6. Tort suits covered by section 7385(d) can also have multiple plaintiffs with separate causes of action, however. For example, a tort suit brought by a living covered employee could include his or her spouse as a plaintiff with the spouse’s own cause of action for loss of consortium due to the covered employee’s exposure to beryllium or radiation. If such another plaintiff is not an “otherwise eligible individual,” he or she need not take any action pursuant to section 7385(d). Thus, if a covered employee is living, his wife is not eligible for compensation under EEOICPA and the continued pendency, or settlement, of a suit in which the wife is advancing her own cause of action would have no effect on the covered employee’s eligibility for compensation. Similarly, in a case where the covered employee is deceased and a spouse is eligible for EEOICPA compensation, other family members, such as children, who may also have brought suit based upon the covered employee’s death, would not have to dismiss their causes of action. Only the individual who is “otherwise eligible” for compensation under EEOICPA is required to take action regarding his or her tort suit in order to preserve his or her eligibility. Finally, tort suits that terminate, either by settlement, final decision, or withdrawal, before December 28, 2001, do not effect eligibility for compensation under EEOICPA, but the amounts recovered in such actions may be offset against compensation awarded under the Act.
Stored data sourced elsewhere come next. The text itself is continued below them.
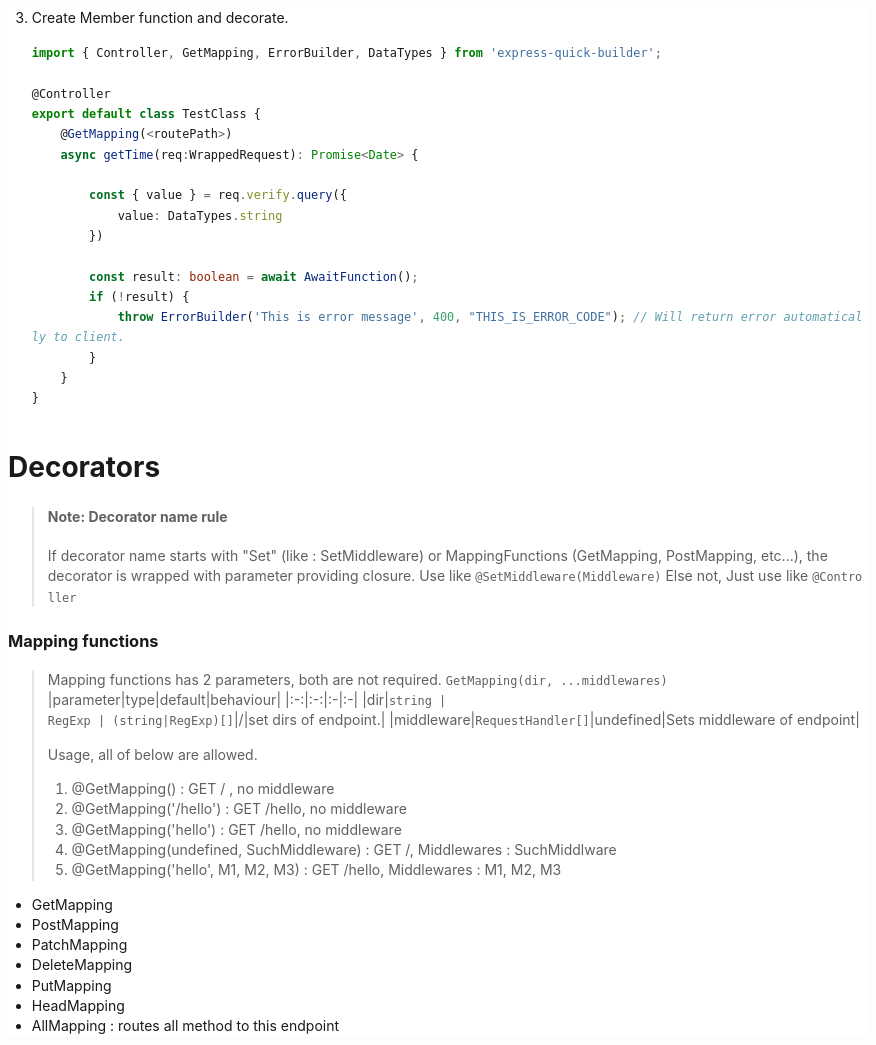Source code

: 3. Create Member function and decorate.

   ```typescript
   import { Controller, GetMapping, ErrorBuilder, DataTypes } from 'express-quick-builder';

   @Controller
   export default class TestClass {
       @GetMapping(<routePath>)
       async getTime(req:WrappedRequest): Promise<Date> {

           const { value } = req.verify.query({
               value: DataTypes.string
           })

           const result: boolean = await AwaitFunction();
           if (!result) {
               throw ErrorBuilder('This is error message', 400, "THIS_IS_ERROR_CODE"); // Will return error automatically to client.
           }
       }
   }
   ```

# Decorators

> #### Note: Decorator name rule
>
> If decorator name starts with "Set" (like : SetMiddleware) or MappingFunctions (GetMapping, PostMapping, etc...), the decorator is wrapped with parameter providing closure.
> Use like <code>@SetMiddleware(Middleware)</code>
> Else not, Just use like <code>@Controller</code>

### Mapping functions

> Mapping functions has 2 parameters, both are not required.
> <code>GetMapping(dir, ...middlewares)</code>
> |parameter|type|default|behaviour|
> |:-:|:-:|:-|:-|
> |dir|<code>string \| RegExp \| (string\|RegExp)[]</code>|/|set dirs of endpoint.|
> |middleware|<code>RequestHandler[]</code>|undefined|Sets middleware of endpoint|
>
> Usage, all of below are allowed.
>
> 1. @GetMapping() : GET / , no middleware
> 2. @GetMapping('/hello') : GET /hello, no middleware
> 3. @GetMapping('hello') : GET /hello, no middleware
> 4. @GetMapping(undefined, SuchMiddleware) : GET /, Middlewares : SuchMiddlware
> 5. @GetMapping('hello', M1, M2, M3) : GET /hello, Middlewares : M1, M2, M3

- GetMapping
- PostMapping
- PatchMapping
- DeleteMapping
- PutMapping
- HeadMapping
- AllMapping : routes all method to this endpoint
7. Section 3641 of the EEOICPA provides that the payment of benefits to an individual, or to a survivor of that individual, must be offset by the amount of a payment made pursuant to a final award or settlement on a claim based on injuries incurred by that individual on account of the exposure of an employee covered by the EEOICPA to beryllium, radiation or silica. In a situation that involves multiple plaintiffs where OWCP confirms that the covered employee has timely dismissed his or her cause of action for injuries due to exposure to beryllium or radiation but the covered employee’s spouse (the only other plaintiff in this example) has settled or won his or her cause of action for loss of consortium, OWCP will not offset the EEOICPA benefits that are payable to the covered employee by the amount of the settlement paid to the spouse. Section 3641 only applies to awards or settlements paid to or for covered employees for occupational illnesses covered by the EEOICPA. Therefore, because the settlement of the spouse’s cause of action for loss of consortium is not paid to or for the covered employee, OWCP will not offset the covered employee’s EEOICPA benefits by the amount of the settlement payment to the spouse. Care should be taken, however, to determine that the settlement or award actually represents a recovery only by someone other than the individual “otherwise eligible” for benefits under EEOICPA.
Disposition: Retain until incorporated in the Federal (EEOICPA) Procedure Manual.